Entries taken from a collection:
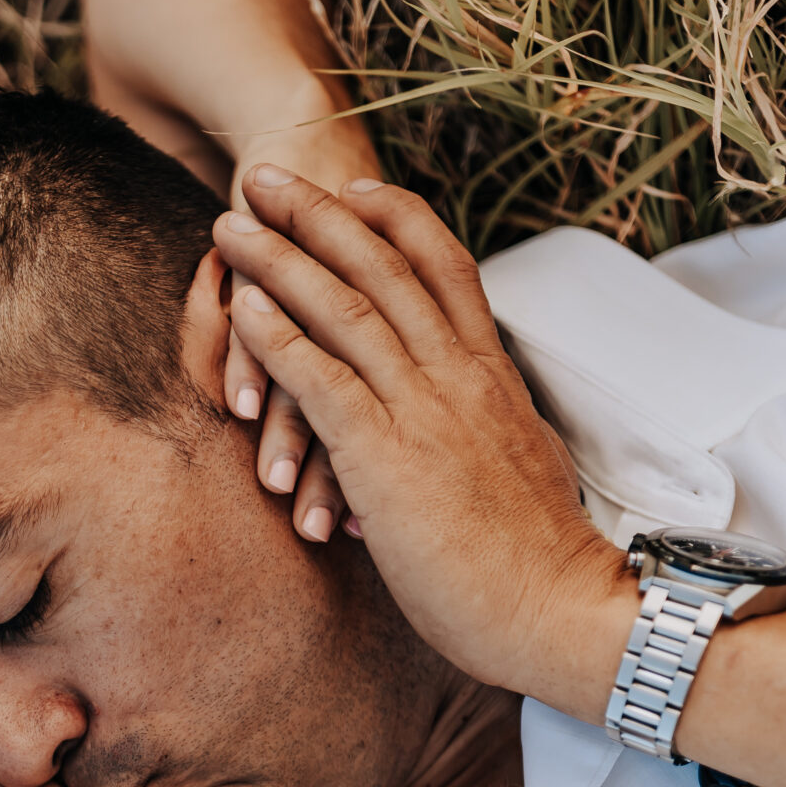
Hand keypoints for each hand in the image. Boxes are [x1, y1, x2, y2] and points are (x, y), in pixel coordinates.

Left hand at [214, 171, 634, 716]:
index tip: (354, 188)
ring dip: (279, 259)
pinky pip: (321, 376)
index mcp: (493, 374)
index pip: (445, 267)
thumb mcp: (525, 469)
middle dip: (317, 212)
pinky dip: (276, 335)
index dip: (395, 219)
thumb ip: (493, 431)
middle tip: (264, 175)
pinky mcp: (385, 455)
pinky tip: (239, 308)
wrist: (558, 611)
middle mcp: (459, 375)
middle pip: (382, 266)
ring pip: (344, 307)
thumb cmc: (537, 563)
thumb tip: (482, 428)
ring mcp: (422, 410)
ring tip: (227, 224)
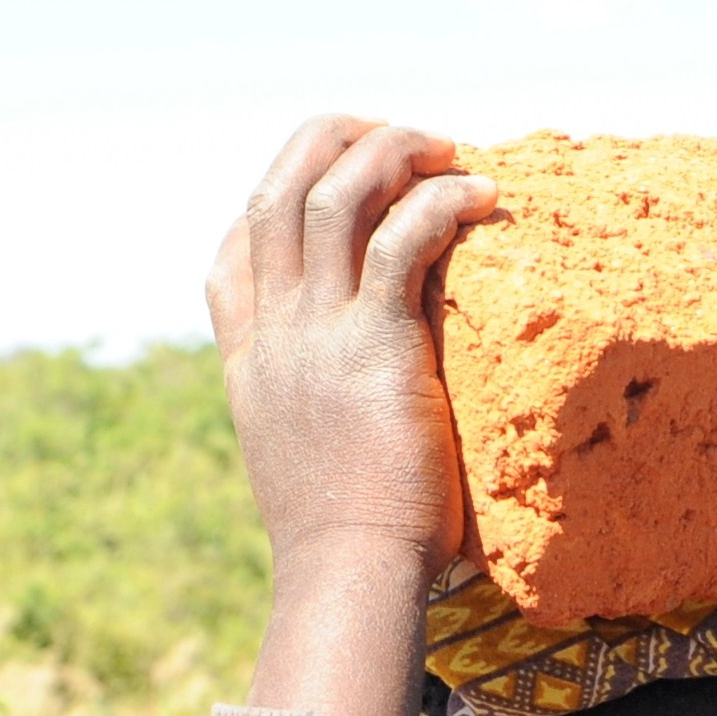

_Your instructions:_ Only lines that hold the string "thumb" belong in the answer, so copy every one of them from the records.

_Answer section:_
thumb mcp: (525, 469)
thumb ip: (493, 431)
thumb cmc: (537, 563)
thumb tip: (482, 428)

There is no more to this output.